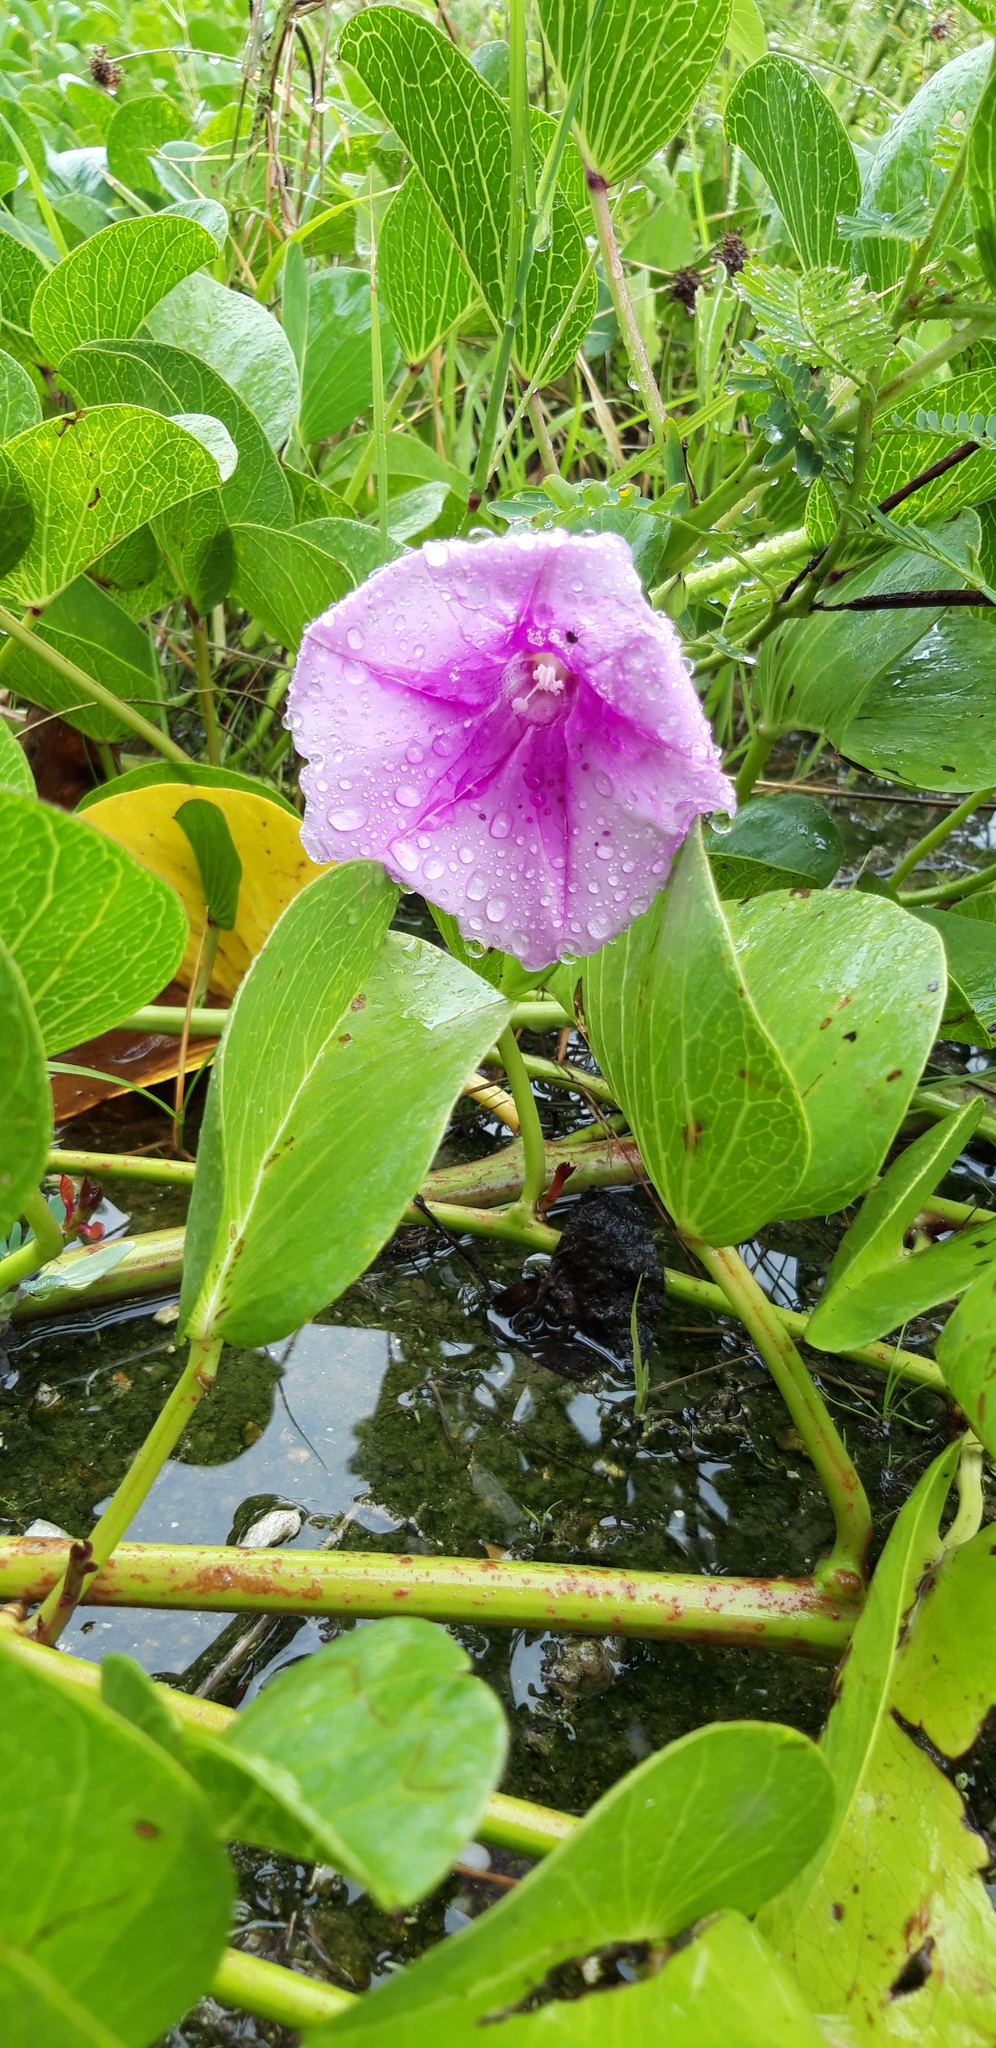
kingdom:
---
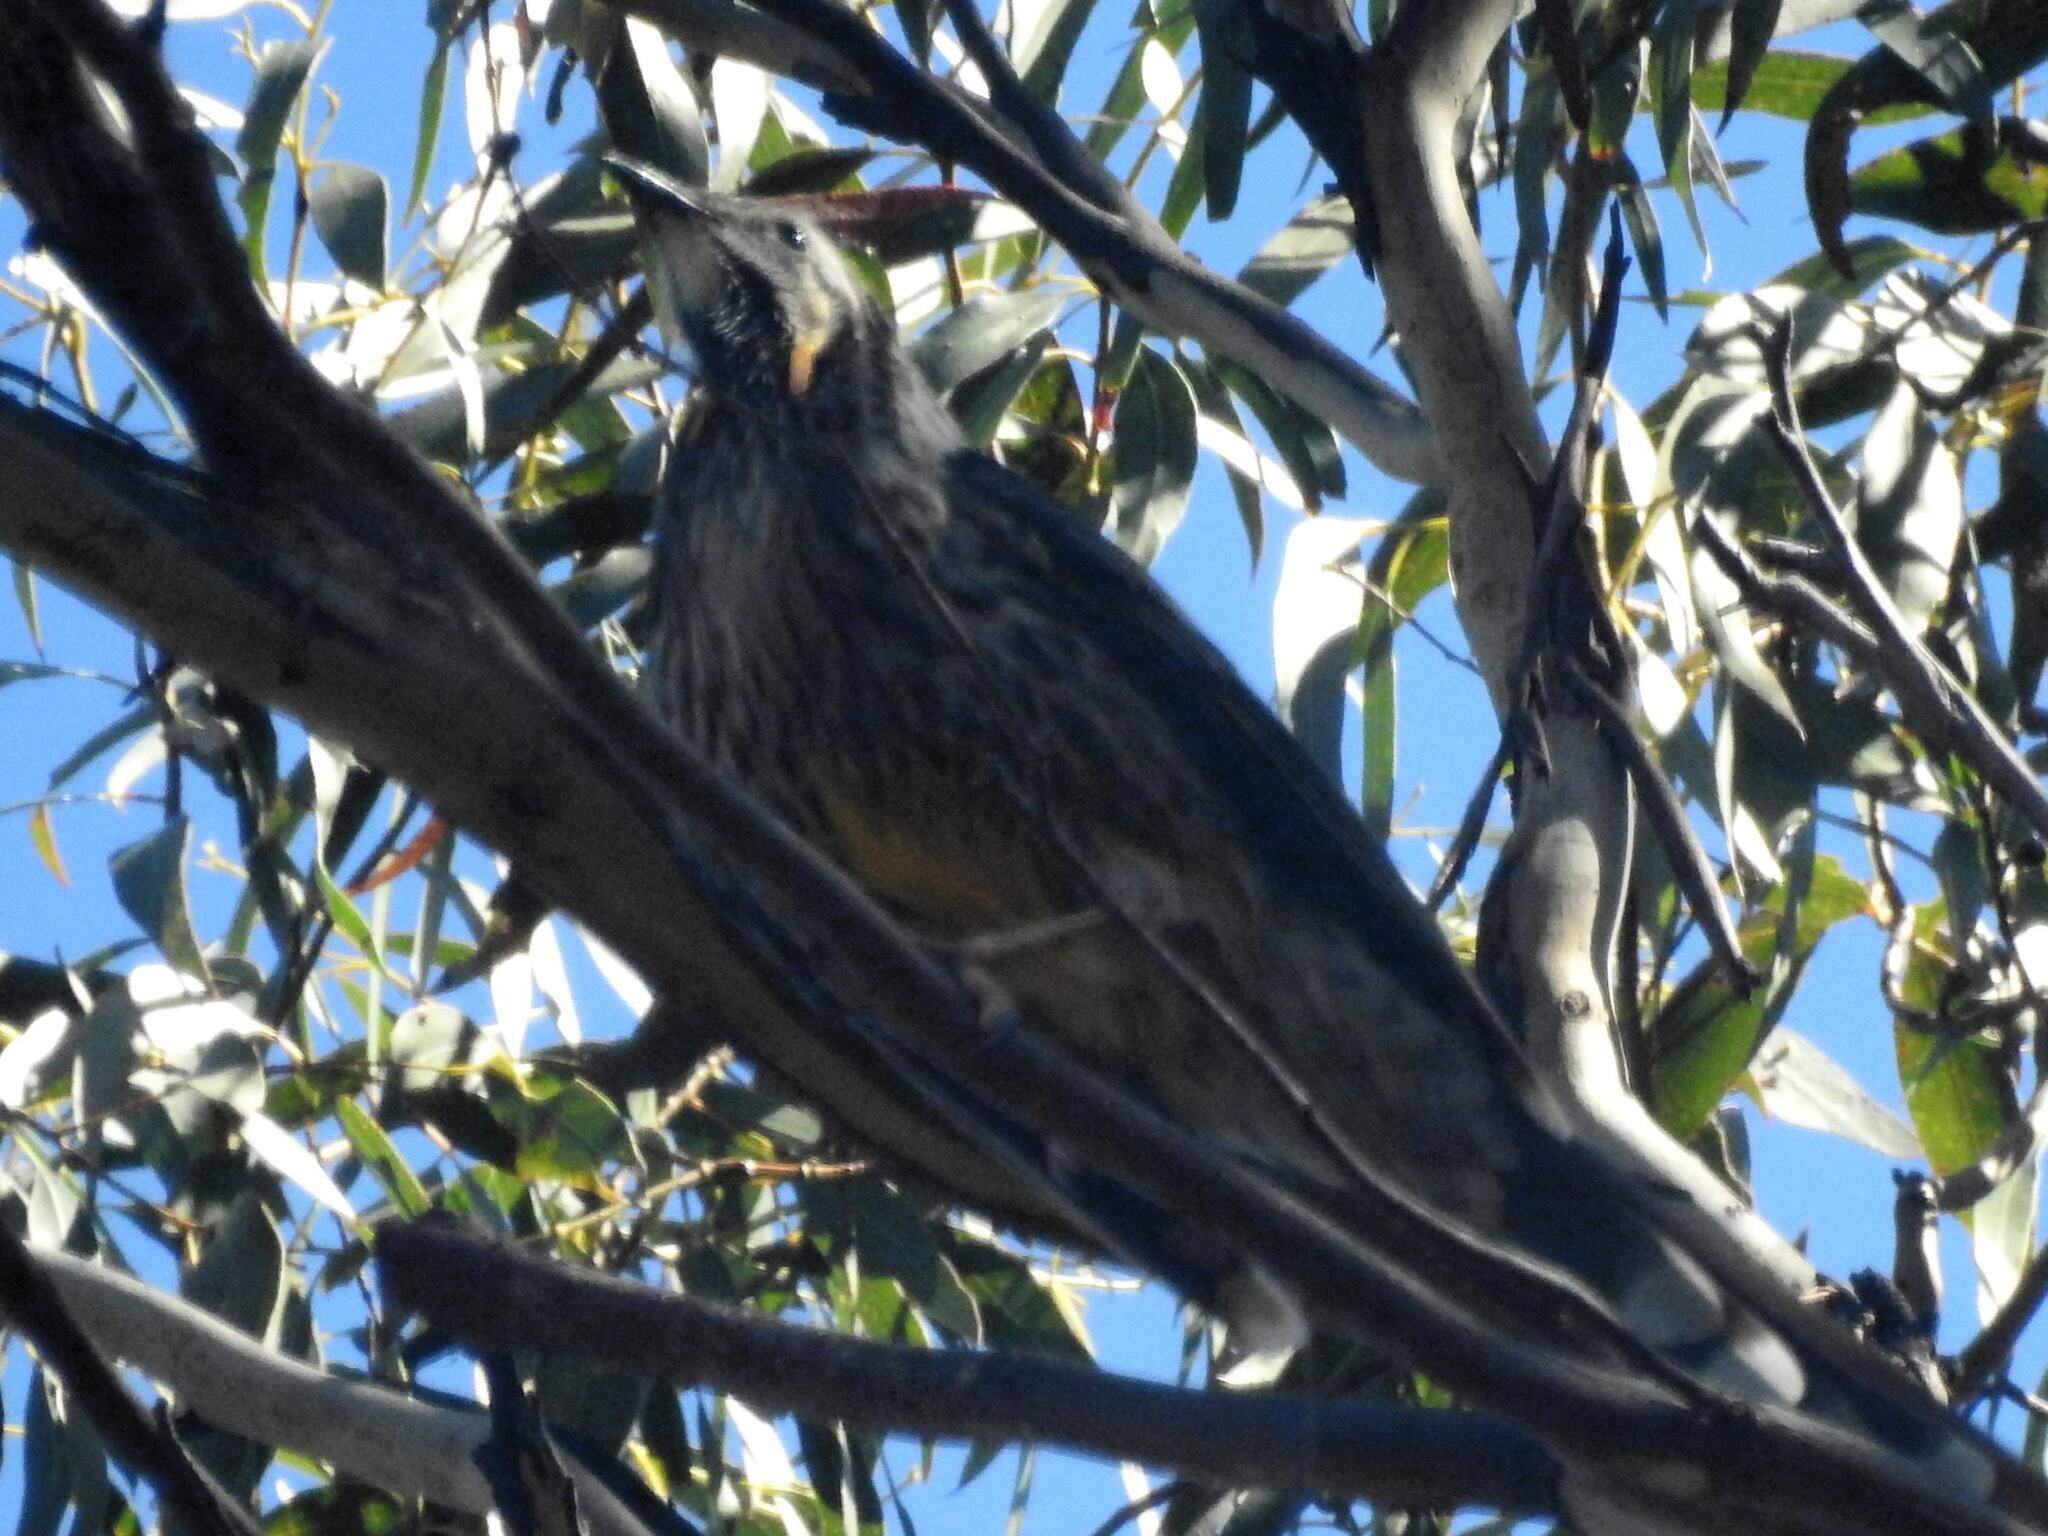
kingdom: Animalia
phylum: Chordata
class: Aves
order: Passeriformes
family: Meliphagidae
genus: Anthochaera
---
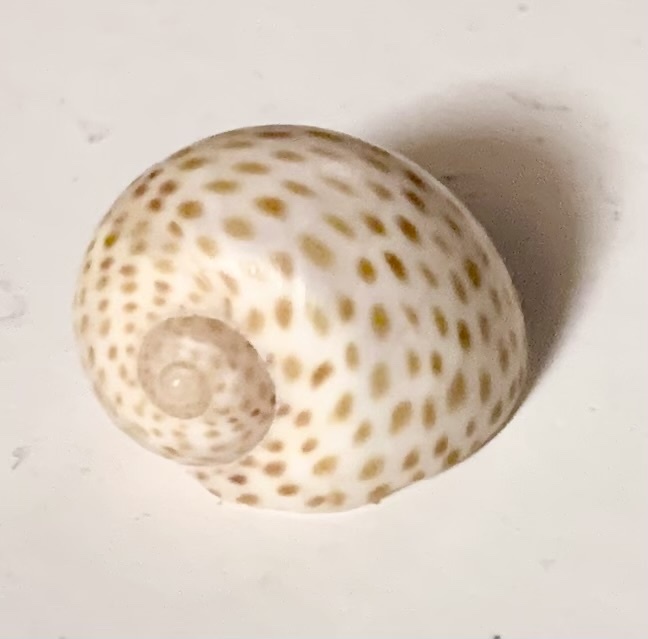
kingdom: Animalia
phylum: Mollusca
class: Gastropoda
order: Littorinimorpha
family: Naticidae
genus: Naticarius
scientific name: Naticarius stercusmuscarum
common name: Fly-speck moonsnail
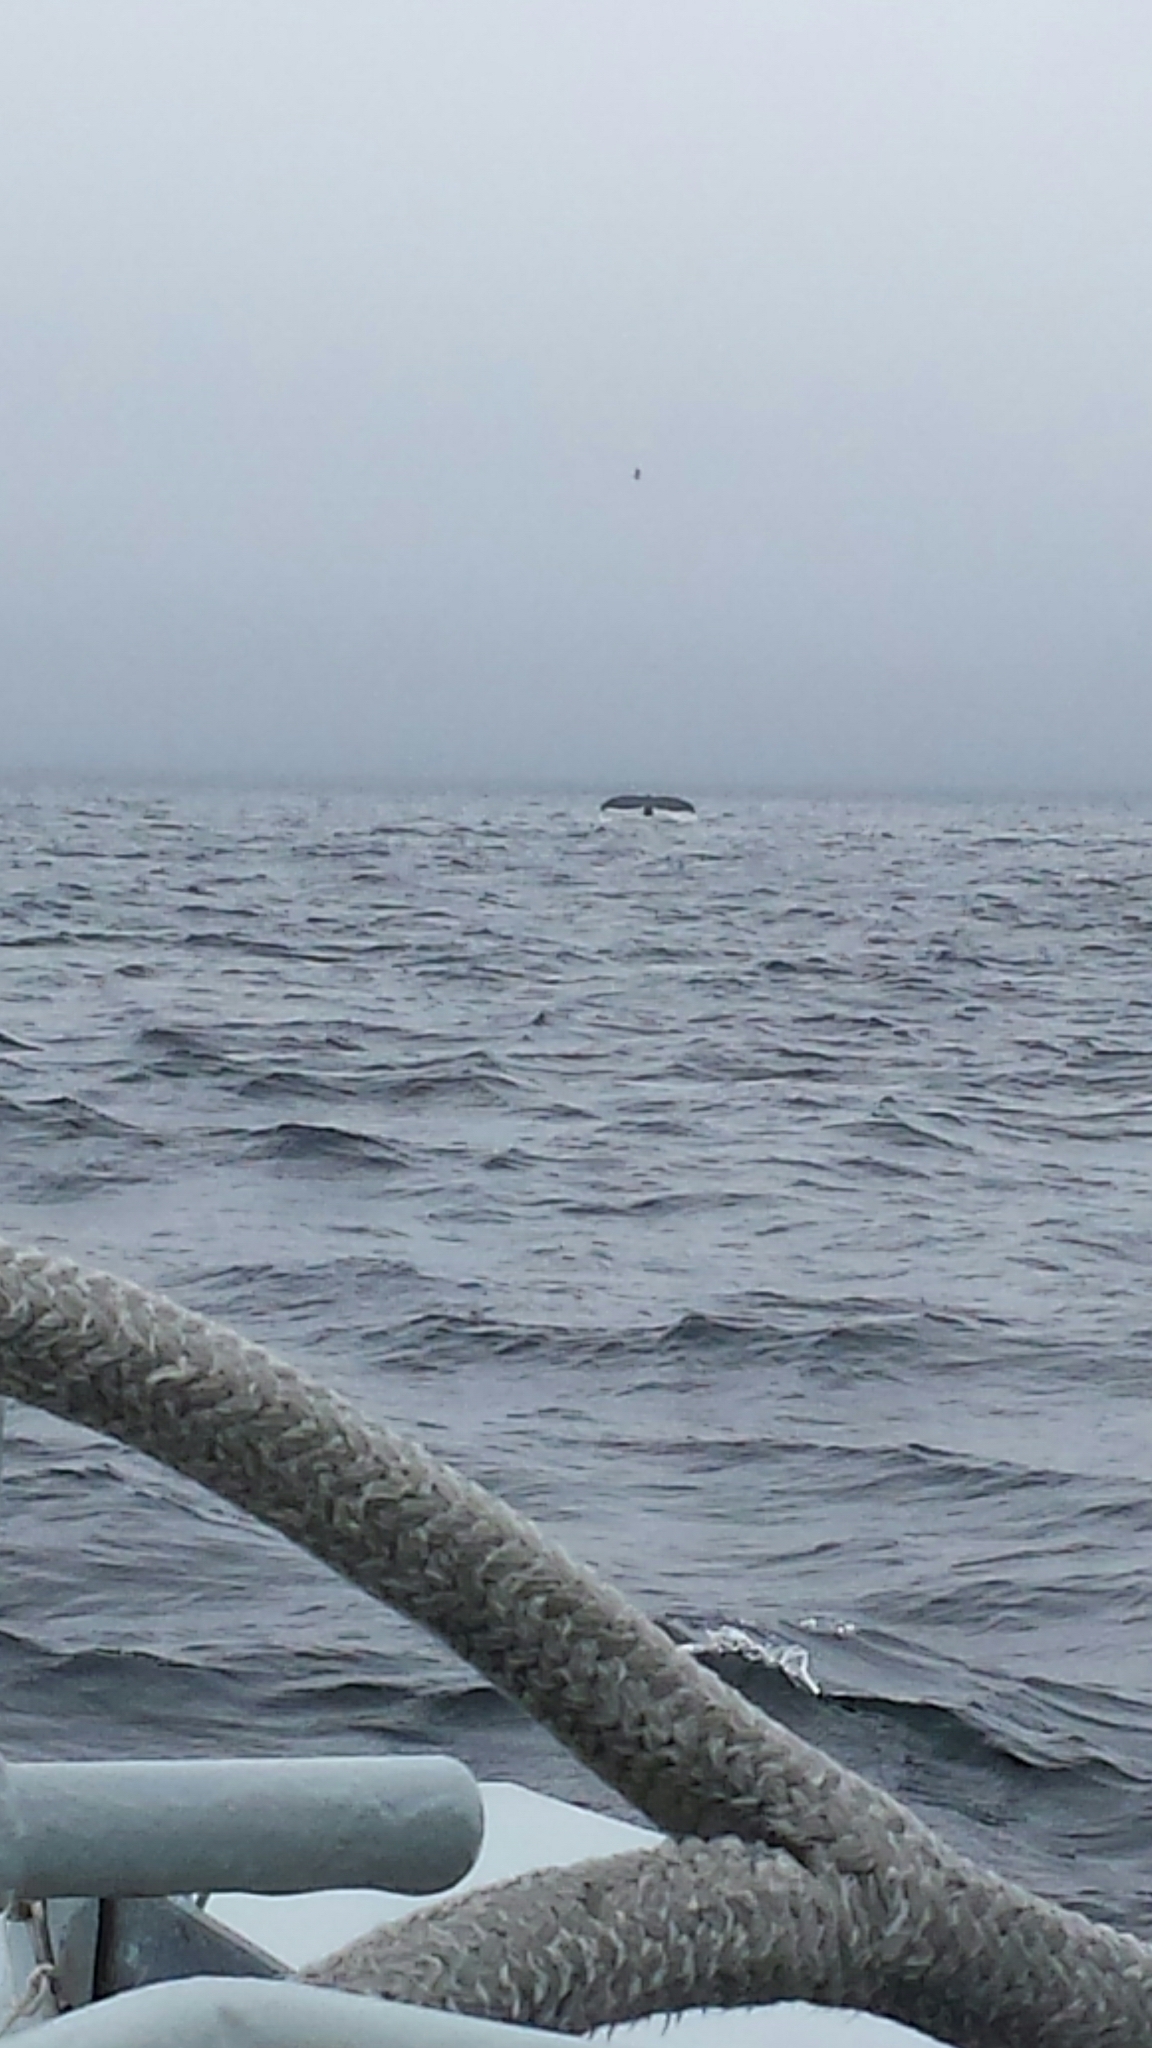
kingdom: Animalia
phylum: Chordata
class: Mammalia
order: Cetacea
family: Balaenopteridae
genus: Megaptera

* _WHAT YOU WILL DO_
Reproduce the records from the line with "family: Naticidae" up to and including the line with "genus: Megaptera", swapping "common name" for "vernacular name" and changing nothing else. Omit the pictures.

* _EXERCISE SOLUTION_
family: Naticidae
genus: Naticarius
scientific name: Naticarius stercusmuscarum
vernacular name: Fly-speck moonsnail
kingdom: Animalia
phylum: Chordata
class: Mammalia
order: Cetacea
family: Balaenopteridae
genus: Megaptera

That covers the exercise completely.